PERINTAH KERJA:
Teruskan teks tentang pendudukan wilayah Palestina setelah Perang 6 Hari, dimulai sesudah kalimat terakhirnya di bawah.

KUTIPAN TEKS:
++++++++++

Pada tanggal 5 Juni 1967, Israel berhasil menguasai sisa wilayah bersejarah Palestina, termasuk Jalur Gaza, Tepi Barat, Yerusalem Timur, Dataran Tinggi Golan Suriah, dan Semenanjung Sinai Mesir. Selama Perang 6 Hari melawan koalisi tentara Arab. Bagi sebagian warga Palestina, hal ini menyebabkan perpindahan paksa kedua, atau Naksa, yang berarti "kemunduran".

Pada akhir tahun 1967, Front Populer Marxis-Leninis untuk Pembebasan Palestina dibentuk. Delapan tahun berikutnya, serangkaian serangan dan pembajakan pesawat oleh kelompok sayap kiri menarik perhatian dunia terhadap penderitaan rakyat Palestina.

Pembangunan pemukiman dimulai di Tepi Barat dan Jalur Gaza yang diduduki. Sistem dua tingkat diciptakan di mana pemukim Yahudi diberikan semua hak dan keistimewaan sebagai warga negara Israel sedangkan warga Palestina harus hidup di bawah pendudukan militer yang mendiskriminasi mereka dan melarang segala bentuk ekspresi politik atau sipil.

++++++++++

DAFTAR ENTRI:
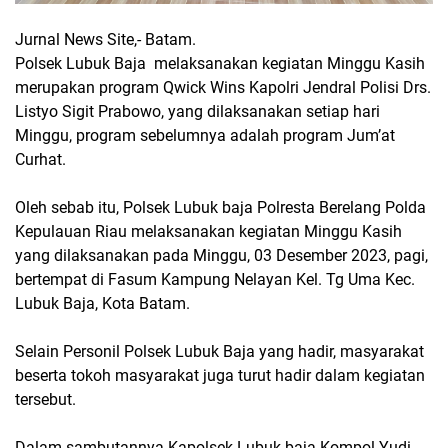
Jurnal News Site,- Batam.
Polsek Lubuk Baja melaksanakan kegiatan Minggu Kasih
merupakan program Qwick Wins Kapolri Jendral Polisi Drs.
Listyo Sigit Prabowo, yang dilaksanakan setiap hari
Minggu, program sebelumnya adalah program Jum’at
Curhat.
Oleh sebab itu, Polsek Lubuk baja Polresta Berelang Polda
Kepulauan Riau melaksanakan kegiatan Minggu Kasih
yang dilaksanakan pada Minggu, 03 Desember 2023, pagi,
bertempat di Fasum Kampung Nelayan Kel. Tg Uma Kec.
Lubuk Baja, Kota Batam.
Selain Personil Polsek Lubuk Baja yang hadir, masyarakat
beserta tokoh masyarakat juga turut hadir dalam kegiatan
tersebut.
Dalam sambutannya Kapolsek Lubuk baja Kompol Yudi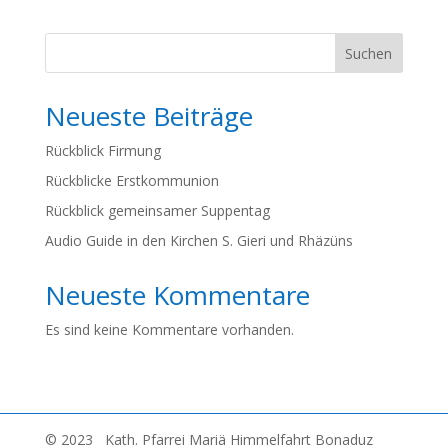
Suchen
Neueste Beiträge
Rückblick Firmung
Rückblicke Erstkommunion
Rückblick gemeinsamer Suppentag
Audio Guide in den Kirchen S. Gieri und Rhäzüns
Neueste Kommentare
Es sind keine Kommentare vorhanden.
© 2023 Kath. Pfarrei Mariä Himmelfahrt Bonaduz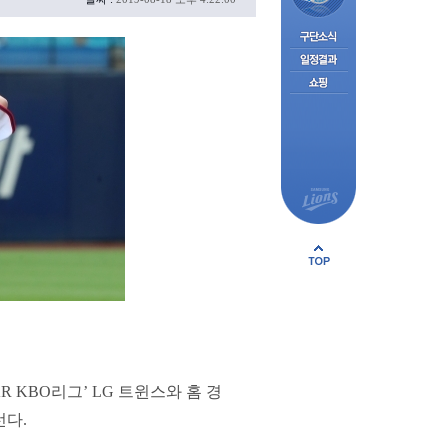
 KBO리그’ LG 트윈스와 홈 경
선다.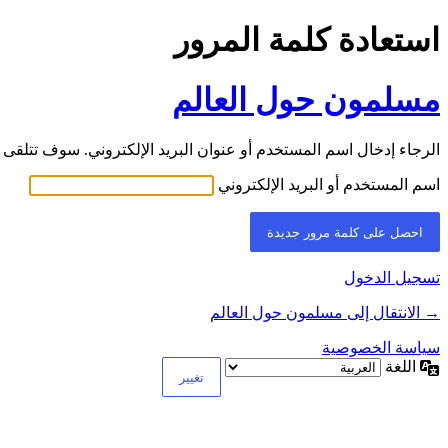
استعادة كلمة المرور
مسلمون حول العالم
الرجاء إدخال اسم المستخدم أو عنوان البريد الإلكتروني. سوف تتلقى ر
اسم المستخدم أو البريد الإلكتروني
تسجيل الدخول
→ الانتقال إلى مسلمون حول العالم
سياسة الخصوصية
اللغة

++++++++++

BAGIAN JAWABAN:
Intifada Pertama

Pada tahun 1987 Intifada atau perlawanan pertama terjadi di jalur gaza. Gerakan ini bertujuan mengakhiri kekuasan Israel dan membangun kemerdekaan Palestina. Hal ini terjadi setelah empat warga Plestina tewas ketika sebuah truk Israel bertabrakan dengan Van yang membawa warga Palestina.

Perlawanan mulai menyebar ke Tepi Barat, sebuah cabang dari Ikhwanul Muslimin yang dinamai Hamas mulai terlibat dalam perang bersenjata melawan Israel. Kebijakan “Patah Tulang Mereka” muncul untuk merespon pasukan Hamas yang dicetuskan oleh Menteri Pertahanan Yitzhak Rabin. Secara membabi buta mereka menghancurkan apa saja yang berbau Hamas.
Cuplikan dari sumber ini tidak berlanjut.